Exercise details:
In the Morcheeba album page below, could you reproduce the stretch from "- Genre: Trip" through "from Who Can You Trust?", swapping "Trip hop" for "Downtempo"?

Extracted text:
========================

Studio album by Morcheeba
- Released: 1 April 1996 (UK) 24 September 1996 (US)
- Genre: Trip hop
- Length: 56:07
- Label: Indochina; Discovery; Sire;
- Producer: Morcheeba; Pete Norris;

Morcheeba chronology
|  | Who Can You Trust? (1996) | Big Calm (1998) |

Singles from Who Can You Trust?
- "Never an Easy Way" Released: 1996; "Tape Loop" Released: 1996; "Trigger Hippie" Released: 1997; "The Music That We Hear (Moog Island)" Released: 1997;

= Who Can You Trust? =

Who Can You Trust? is the debut studio album by English electronic music group Morcheeba. It was released in 1996 on China Records in the United Kingdom and Discovery and Sire Records in the United States. Stylistically, the album is by far the band's most trip hop oriented release, consisting of languid, looping grooves, using mostly Rhodes piano, electric guitar and scratching. At the end of 1998 the album was re-issued as 2-CDs with the 8 track disc Beats & B-Sides collection.

========================

Material shown:
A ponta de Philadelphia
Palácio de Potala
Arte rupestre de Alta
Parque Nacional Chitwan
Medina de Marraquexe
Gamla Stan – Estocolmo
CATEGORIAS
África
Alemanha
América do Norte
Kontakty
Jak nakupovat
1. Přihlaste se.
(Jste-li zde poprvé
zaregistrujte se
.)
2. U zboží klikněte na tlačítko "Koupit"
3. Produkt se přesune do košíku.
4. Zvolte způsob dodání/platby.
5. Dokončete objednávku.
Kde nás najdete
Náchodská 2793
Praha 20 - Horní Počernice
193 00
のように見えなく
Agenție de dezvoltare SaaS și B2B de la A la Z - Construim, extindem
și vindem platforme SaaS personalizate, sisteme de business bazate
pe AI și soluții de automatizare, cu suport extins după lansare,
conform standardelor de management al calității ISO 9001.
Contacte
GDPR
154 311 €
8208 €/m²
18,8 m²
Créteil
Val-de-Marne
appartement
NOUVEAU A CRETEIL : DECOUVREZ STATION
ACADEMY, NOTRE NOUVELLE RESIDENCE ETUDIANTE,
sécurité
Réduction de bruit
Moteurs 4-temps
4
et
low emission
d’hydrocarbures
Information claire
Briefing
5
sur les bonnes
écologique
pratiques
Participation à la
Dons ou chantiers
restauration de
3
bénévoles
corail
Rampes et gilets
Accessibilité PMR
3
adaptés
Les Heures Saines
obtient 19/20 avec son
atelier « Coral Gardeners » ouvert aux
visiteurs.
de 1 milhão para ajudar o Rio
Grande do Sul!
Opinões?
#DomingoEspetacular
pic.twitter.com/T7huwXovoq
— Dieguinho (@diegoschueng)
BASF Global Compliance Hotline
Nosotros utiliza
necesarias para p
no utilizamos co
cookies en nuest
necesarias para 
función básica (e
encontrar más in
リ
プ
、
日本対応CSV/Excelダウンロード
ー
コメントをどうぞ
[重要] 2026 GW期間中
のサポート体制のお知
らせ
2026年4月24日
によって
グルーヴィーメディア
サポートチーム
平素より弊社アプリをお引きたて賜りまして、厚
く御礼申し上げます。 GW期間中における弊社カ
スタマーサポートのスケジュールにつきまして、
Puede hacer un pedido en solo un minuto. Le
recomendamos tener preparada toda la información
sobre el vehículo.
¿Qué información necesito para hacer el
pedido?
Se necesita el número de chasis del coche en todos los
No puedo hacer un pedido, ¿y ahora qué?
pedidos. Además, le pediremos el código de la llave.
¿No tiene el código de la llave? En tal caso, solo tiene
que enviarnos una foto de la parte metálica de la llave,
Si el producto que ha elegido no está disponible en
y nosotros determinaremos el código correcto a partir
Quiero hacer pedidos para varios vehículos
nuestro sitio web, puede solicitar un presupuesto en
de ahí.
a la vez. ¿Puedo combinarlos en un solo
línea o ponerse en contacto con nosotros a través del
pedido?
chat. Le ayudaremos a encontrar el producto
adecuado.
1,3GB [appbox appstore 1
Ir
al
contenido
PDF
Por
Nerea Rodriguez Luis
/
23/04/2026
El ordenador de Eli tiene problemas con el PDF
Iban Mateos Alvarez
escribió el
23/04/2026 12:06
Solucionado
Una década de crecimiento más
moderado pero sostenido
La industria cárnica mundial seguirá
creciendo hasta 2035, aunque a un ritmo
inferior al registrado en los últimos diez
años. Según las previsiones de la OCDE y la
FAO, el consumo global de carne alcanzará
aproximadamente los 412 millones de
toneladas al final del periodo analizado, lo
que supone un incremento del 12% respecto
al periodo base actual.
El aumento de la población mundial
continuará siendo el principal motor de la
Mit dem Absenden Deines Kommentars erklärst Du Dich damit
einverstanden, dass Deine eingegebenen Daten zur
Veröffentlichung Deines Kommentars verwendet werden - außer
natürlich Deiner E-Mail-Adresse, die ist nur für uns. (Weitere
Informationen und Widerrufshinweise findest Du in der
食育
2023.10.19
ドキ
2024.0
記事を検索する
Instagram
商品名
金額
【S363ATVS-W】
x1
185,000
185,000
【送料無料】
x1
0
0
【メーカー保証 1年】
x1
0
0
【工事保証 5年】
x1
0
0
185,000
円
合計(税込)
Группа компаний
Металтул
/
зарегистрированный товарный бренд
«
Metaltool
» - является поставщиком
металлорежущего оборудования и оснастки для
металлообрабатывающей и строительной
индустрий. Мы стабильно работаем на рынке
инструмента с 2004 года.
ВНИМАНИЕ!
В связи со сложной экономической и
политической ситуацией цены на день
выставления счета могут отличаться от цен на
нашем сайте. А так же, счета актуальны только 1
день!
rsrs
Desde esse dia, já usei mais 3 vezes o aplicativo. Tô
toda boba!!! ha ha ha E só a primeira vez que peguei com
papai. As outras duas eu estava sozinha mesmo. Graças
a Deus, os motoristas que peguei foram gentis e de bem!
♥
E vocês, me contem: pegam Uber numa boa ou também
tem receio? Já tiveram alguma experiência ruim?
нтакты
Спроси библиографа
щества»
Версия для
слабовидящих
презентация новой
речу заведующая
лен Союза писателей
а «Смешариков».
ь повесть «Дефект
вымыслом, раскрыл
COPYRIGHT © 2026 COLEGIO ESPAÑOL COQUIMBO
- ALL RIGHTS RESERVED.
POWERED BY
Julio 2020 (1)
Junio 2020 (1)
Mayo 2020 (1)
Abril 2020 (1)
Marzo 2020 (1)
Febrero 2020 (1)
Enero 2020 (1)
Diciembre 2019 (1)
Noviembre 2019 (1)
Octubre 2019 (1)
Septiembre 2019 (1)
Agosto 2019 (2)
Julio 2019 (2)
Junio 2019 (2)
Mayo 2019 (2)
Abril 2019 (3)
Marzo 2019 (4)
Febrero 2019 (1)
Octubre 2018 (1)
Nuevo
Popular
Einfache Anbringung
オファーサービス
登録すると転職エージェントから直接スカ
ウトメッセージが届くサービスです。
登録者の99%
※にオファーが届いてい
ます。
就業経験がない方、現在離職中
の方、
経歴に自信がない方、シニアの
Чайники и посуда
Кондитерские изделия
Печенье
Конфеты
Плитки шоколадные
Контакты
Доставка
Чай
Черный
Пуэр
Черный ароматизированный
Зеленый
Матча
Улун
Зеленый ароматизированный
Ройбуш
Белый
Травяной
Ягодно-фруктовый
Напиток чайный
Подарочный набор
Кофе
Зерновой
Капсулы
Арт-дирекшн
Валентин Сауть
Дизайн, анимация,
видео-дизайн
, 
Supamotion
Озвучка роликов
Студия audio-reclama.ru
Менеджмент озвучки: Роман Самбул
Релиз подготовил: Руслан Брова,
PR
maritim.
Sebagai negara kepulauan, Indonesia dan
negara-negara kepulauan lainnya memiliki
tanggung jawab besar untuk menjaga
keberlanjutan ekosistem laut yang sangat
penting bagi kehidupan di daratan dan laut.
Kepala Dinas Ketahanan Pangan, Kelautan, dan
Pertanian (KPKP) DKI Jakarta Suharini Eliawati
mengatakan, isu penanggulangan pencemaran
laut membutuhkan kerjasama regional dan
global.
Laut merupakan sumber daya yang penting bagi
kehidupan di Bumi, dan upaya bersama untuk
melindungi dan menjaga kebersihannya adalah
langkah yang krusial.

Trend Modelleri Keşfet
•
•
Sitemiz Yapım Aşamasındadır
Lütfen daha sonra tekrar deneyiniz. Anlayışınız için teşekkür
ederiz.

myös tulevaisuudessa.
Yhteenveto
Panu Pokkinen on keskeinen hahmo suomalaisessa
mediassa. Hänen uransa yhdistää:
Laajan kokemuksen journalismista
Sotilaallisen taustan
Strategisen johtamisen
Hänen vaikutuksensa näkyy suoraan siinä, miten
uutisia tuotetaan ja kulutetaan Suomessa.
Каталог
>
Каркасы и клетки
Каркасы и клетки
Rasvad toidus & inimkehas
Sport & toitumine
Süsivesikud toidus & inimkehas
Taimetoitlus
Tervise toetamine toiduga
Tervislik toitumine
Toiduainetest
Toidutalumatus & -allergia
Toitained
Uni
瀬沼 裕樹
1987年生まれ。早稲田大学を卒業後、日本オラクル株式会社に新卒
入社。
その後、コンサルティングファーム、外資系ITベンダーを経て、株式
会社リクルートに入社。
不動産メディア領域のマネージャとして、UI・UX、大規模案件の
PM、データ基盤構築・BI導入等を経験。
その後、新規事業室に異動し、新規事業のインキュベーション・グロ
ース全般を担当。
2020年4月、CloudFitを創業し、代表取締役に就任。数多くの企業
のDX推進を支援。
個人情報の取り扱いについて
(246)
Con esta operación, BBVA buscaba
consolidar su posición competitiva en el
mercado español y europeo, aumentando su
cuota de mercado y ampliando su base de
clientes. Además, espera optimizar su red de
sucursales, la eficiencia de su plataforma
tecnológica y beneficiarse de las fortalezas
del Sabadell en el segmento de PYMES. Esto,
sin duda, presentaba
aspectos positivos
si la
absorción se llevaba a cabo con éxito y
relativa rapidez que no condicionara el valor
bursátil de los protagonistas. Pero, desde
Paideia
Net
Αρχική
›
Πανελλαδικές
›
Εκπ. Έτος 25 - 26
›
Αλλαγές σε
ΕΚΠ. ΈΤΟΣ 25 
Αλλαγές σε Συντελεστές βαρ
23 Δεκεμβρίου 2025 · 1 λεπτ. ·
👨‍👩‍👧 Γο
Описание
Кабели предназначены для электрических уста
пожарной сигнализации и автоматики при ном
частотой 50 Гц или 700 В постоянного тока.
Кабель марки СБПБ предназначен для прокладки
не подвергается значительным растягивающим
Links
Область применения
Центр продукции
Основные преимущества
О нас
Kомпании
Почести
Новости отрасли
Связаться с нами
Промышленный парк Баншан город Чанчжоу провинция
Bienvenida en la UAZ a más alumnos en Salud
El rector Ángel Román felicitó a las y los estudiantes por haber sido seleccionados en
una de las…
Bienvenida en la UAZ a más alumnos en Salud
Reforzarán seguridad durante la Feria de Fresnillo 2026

========================

Solution to this problem:
- Genre: Downtempo
- Length: 56:07
- Label: Indochina; Discovery; Sire;
- Producer: Morcheeba; Pete Norris;

Morcheeba chronology
|  | Who Can You Trust? (1996) | Big Calm (1998) |

Singles from Who Can You Trust?